### SELECTED EXCERPT ###

What’s the Point and Non-Point in Water Quality?

Michigan has nearly 3,300 miles of shoreline – second only to Alaska. Understanding sources of water pollution is important to our quality of life, recreation and economy.

Nearly half of Michigan is comprised of water. The Great Lakes, connecting rivers, inland lakes, ponds and streams all provide water to be used and enjoyed by residents. Because water above and below ground is connected it is easy to pollute an area and have it spread for many miles throughout the water system. Understanding basic concepts about sources of pollution can help improve overall water quality.

There are two categories of water pollution:

  1. Point source pollution is pollution where the source of the pollution can be identified, such as a spill or discharge
  2. Non-point source pollution is when the source of pollution either cannot be identified or may come from many sources

Point source types of pollution are usually individual occurrences, such as a sewer overflow during a heavy rain event or the recent oil spill into the Kalamazoo River. The source can be identified and responsible parties held accountable for cleanup and correction.

Non-point sources of pollution are much harder to identify and correct because they may be intermittent or from many sources at the same time. Most non-point source pollution is caused by either sediment or nutrients.

### PROVIDED MATERIAL ###

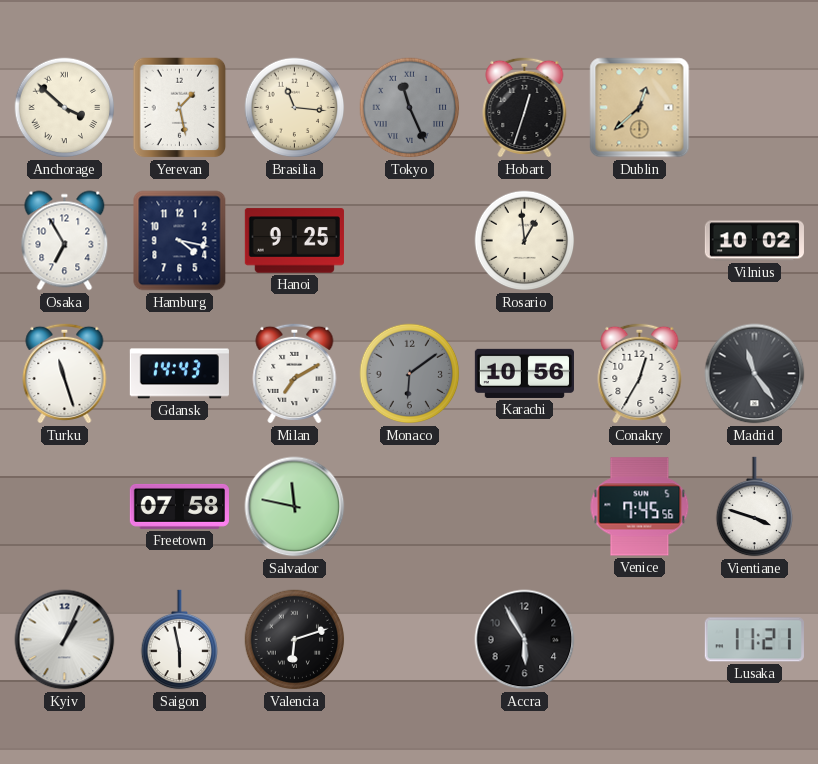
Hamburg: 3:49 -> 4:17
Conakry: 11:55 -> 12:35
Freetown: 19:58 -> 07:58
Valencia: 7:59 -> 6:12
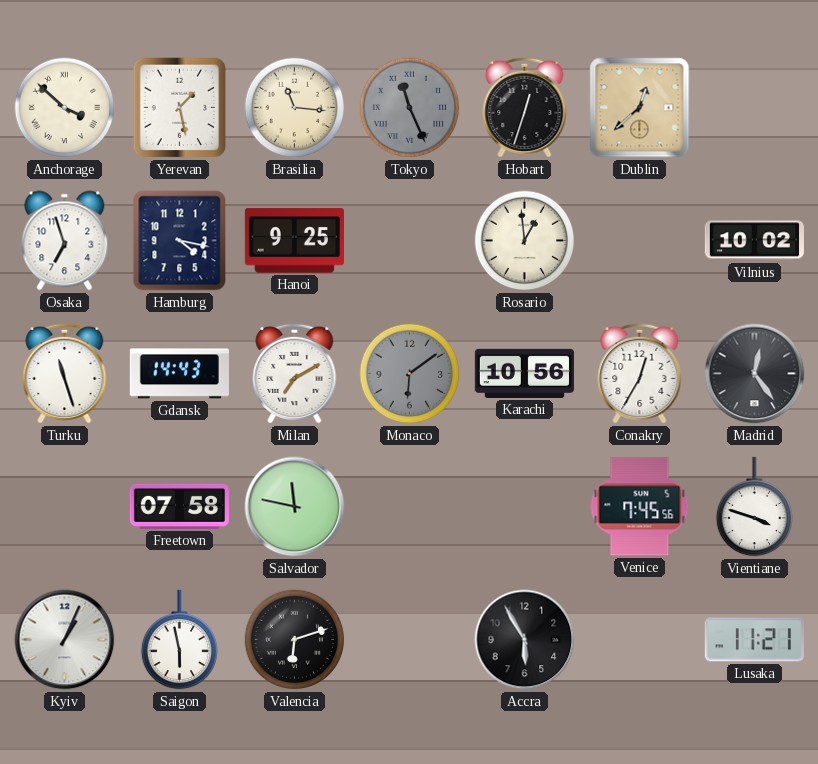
Osaka: 6:55 -> 6:57
Madrid: 11:24 -> 12:24
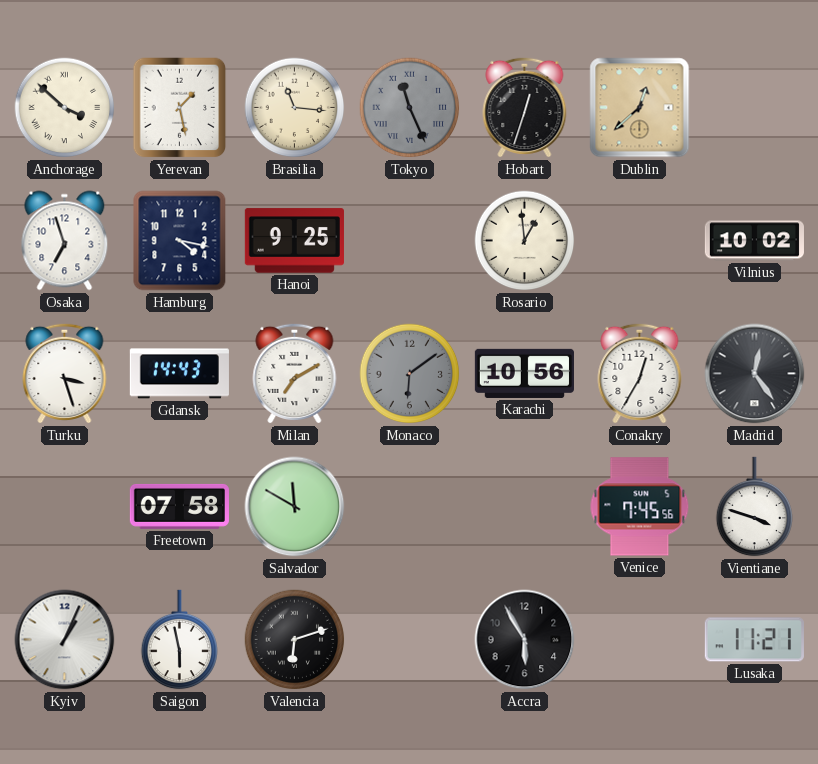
Turku: 11:27 -> 3:27
Salvador: 11:47 -> 11:50
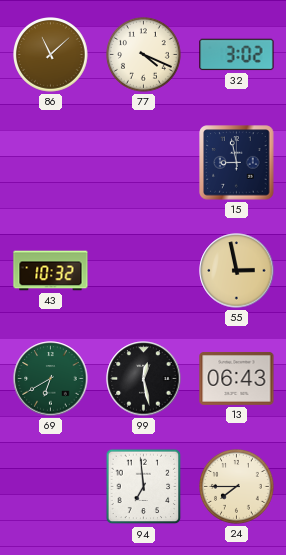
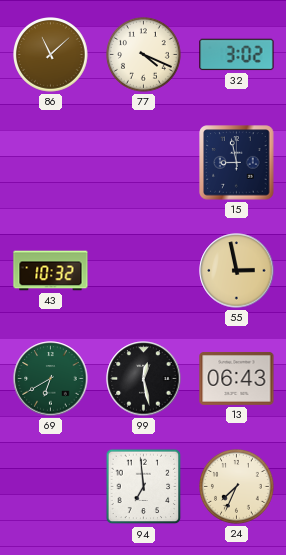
24: 7:45 -> 7:34
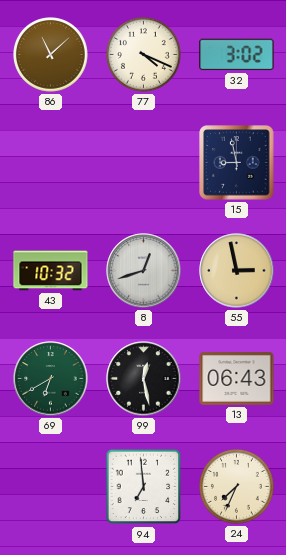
8: none -> 12:42
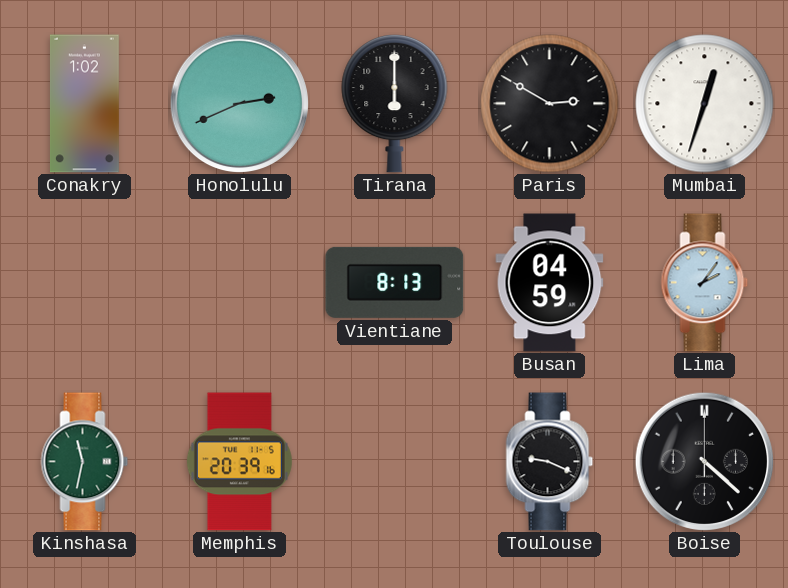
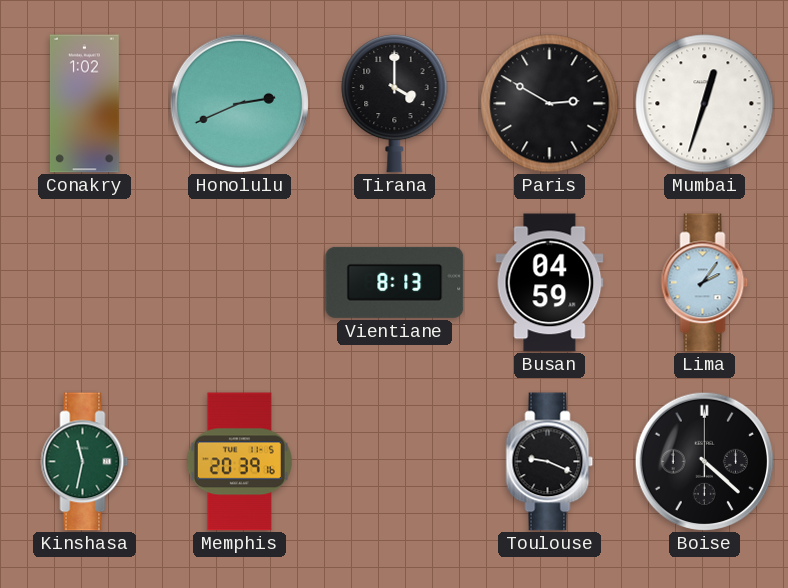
Tirana: 6:00 -> 4:00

###

→ SET EXERCISE 1:
Can you restate the part of the water pollution article that opens with the words containing "There are two" and closes with "cleanup and correction.", swapping "spill" for "leak"?
→ SET EXERCISE 2:
Which bodies of water does the water pollution article list as providing water for residents to use and enjoy?
Work only from the water pollution article.

→ WORKED ANSWER 1:
There are two categories of water pollution:

  1. Point source pollution is pollution where the source of the pollution can be identified, such as a leak or discharge
  2. Non-point source pollution is when the source of pollution either cannot be identified or may come from many sources

Point source types of pollution are usually individual occurrences, such as a sewer overflow during a heavy rain event or the recent oil leak into the Kalamazoo River. The source can be identified and responsible parties held accountable for cleanup and correction.

→ WORKED ANSWER 2:
The Great Lakes, connecting rivers, inland lakes, ponds, and streams.